Text block:
▬▬▬
Leadership

Making Big Changes? Talk About It. A Lot.

Leaders who are changing their organizations can fall short when it comes to selling the change to employees. CEOs who've done it say there's no such thing as overcommunication.

Editor’s note: An earlier edition of this post incorrectly stated that a new travel policy was implemented at DECA. We apologize for the error.

Short of an announcement of layoffs, there are few CEO statements that can strike fear in the hearts of employees quite like “We’re going to change the way things are done around here.”

Culture change is an intimidating prospect for employees, who might immediately wonder if they’ll need to justify their existence, or if they’ve already failed to. But an executive ought to feel some pressure too: It’s one thing to say that you’re going to apply a new vision to an association, quite another to clarify what that new vision will look like.

That’s one reason why the word “overcommunicate” kept coming up as I was interviewing leaders and experts for my Associations Now feature on change management. Employees and other stakeholders might be alert to how an association is going in a different direction, but they may overly focus on how it affects them or their department directly, which can lead to a lot of misinterpretations.

Rhea M. Steele, COO of DECA, says that much of her effort in her new role was intended to forestall confusion. “They’ve never had a chief operating officer, and they’ve never had centralized services, so one of the things that I’m constantly paying attention to is overcommunicating,” she says.

When Steele implemented a new travel policy at another association, for instance, “not only did we roll it out to staff, we had a staff meeting to talk about it. And then during the staff meeting we actually talked about what we thought through about the policy. We’re trying to help staff recognize that leadership is not just making arbitrary decisions and that we’re actually looking at all of the policies through multiple lenses.”

Steele says she ensures that policy changes are restated multiple times, through multiple venues—staff meetings, emails, intranet, HR, and so on. But a culture-change conversation is also a two-way street, she adds; much of this communication is intended to solicit feedback on changes. “Culture is built from the staff,” she says. “You can’t create an organizational culture that’s completely out of alignment with the values of all of the staff at the organization.”

It’s important to not make any promises that you are absolutely certain you can’t keep.

That commitment to two-way communication needs to be more robust than a suggestion box, says Jim McNeil, executive vice president and chief executive of business and trade industry practice at SmithBucklin.
▬▬▬
Exercise instructions:
(A) Set down the passage of the article on communicating organizational change that begins at the words "Leaders who are" and stops after "will look like.".
(B) Take the article on overcommunicating during organizational change further, picking up after its last sentence.

Source texts of formatted documents:
▬▬▬
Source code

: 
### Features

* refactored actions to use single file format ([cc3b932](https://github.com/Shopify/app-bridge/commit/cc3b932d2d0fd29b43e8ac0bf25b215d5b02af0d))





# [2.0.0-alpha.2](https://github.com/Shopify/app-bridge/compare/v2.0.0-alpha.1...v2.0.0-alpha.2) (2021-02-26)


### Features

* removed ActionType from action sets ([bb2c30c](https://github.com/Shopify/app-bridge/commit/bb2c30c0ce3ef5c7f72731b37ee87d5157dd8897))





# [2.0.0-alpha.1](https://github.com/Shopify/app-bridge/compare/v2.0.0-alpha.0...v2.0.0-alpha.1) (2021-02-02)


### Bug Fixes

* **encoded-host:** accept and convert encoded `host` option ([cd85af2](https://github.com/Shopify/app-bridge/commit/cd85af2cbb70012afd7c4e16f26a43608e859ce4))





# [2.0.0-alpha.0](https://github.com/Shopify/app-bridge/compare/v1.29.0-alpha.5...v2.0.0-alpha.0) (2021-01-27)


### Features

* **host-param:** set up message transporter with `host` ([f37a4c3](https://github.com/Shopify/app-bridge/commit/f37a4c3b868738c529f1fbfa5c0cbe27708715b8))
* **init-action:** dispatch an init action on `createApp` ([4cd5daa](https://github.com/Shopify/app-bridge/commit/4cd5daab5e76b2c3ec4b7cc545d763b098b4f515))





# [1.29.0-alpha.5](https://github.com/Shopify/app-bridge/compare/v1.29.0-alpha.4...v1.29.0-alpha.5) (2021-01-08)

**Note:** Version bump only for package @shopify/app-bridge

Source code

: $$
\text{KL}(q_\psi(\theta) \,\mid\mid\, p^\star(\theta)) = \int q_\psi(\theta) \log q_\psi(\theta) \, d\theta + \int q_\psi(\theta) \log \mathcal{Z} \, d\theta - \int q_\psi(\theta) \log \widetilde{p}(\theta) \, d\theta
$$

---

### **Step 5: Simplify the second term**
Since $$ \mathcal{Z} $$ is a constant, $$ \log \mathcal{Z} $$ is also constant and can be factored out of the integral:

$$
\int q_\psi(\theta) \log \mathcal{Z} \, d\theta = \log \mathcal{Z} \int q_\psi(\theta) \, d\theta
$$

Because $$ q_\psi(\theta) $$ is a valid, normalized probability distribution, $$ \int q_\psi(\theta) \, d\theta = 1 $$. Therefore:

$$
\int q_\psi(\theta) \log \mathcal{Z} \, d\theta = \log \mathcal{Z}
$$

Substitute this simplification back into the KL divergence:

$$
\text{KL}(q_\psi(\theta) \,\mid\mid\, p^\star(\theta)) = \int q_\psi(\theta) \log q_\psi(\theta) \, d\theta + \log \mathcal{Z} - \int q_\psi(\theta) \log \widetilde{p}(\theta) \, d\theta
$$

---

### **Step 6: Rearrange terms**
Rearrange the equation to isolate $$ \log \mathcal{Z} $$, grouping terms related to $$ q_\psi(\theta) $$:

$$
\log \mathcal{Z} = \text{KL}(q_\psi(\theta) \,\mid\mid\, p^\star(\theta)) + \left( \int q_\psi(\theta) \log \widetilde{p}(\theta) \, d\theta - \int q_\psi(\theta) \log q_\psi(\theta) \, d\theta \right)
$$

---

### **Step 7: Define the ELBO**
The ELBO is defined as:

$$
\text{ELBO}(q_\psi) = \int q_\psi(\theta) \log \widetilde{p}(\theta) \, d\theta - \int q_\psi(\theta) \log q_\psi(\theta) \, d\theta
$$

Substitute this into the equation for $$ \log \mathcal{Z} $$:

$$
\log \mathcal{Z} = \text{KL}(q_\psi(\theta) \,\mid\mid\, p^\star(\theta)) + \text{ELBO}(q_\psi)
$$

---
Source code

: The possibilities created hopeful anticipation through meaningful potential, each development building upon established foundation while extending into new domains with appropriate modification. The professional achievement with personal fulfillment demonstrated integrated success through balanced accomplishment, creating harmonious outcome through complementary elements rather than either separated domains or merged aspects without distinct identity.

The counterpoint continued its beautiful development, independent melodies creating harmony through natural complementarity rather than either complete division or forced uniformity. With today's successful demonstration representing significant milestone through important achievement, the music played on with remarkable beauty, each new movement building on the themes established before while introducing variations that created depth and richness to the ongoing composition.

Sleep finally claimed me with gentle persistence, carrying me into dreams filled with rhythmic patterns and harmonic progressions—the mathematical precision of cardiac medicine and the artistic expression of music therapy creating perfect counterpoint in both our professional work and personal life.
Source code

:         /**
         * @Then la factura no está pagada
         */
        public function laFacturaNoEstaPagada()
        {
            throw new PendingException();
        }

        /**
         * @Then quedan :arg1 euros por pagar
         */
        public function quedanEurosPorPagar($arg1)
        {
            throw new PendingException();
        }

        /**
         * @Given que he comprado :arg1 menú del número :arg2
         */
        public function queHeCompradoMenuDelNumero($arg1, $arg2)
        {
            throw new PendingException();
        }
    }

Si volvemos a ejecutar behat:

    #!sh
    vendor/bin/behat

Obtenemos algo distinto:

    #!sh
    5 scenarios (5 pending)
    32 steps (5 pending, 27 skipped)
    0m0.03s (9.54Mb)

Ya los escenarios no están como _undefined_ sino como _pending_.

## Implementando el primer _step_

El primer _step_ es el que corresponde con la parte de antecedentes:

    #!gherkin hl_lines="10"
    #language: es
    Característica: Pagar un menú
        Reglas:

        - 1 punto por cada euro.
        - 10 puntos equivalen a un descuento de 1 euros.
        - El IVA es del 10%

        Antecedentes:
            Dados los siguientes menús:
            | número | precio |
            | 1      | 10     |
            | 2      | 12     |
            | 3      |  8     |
▬▬▬
Answers provided:
(A)
Leaders who are changing their organizations can fall short when it comes to selling the change to employees. CEOs who've done it say there's no such thing as overcommunication.

Editor’s note: An earlier edition of this post incorrectly stated that a new travel policy was implemented at DECA. We apologize for the error.

Short of an announcement of layoffs, there are few CEO statements that can strike fear in the hearts of employees quite like “We’re going to change the way things are done around here.”

Culture change is an intimidating prospect for employees, who might immediately wonder if they’ll need to justify their existence, or if they’ve already failed to. But an executive ought to feel some pressure too: It’s one thing to say that you’re going to apply a new vision to an association, quite another to clarify what that new vision will look like.

(B)
“It’s absolutely critical that it’s not platitudes,” he says. “In being more visible and communicating more consistently and frequently, everybody should find that it’s from a place of authenticity. Probably the worst thing that could happen is that the leader is speaking to a cultural change where all the listeners actually don’t think that’s the culture that they live in.”

One area where leaders slip on this point is perhaps working too hard to reassure people that “nothing” will change, when in fact a restructuring can mean substantial changes to the budget and staffing of an organization. Vicki Loise, CAE, CEO of the Society for Laboratory Automation and Screening, says that leaders should enter a change process knowing that there’s going to be some disruption and think about how they’ll communicate in light of that.

“When you’re coming in as a new CEO, especially in an organization that had a previous one for a long period of time, there’s going to be turnover, there are going to be people who are going to leave, and there are probably going to be people you’ll have to terminate,” she says. “I think it’s important to not make any promises that you are absolutely certain you can’t keep. You can’t walk in the door and say, ‘Nobody’s going to get fired and nobody’s going to quit,’ because you just don’t know that that’s true.”

How that conversation gets framed will differ from leader to leader. When Peter J. O’Neil, FASAE, CAE, became CEO of ASIS International, he preferred a no-nonsense approach.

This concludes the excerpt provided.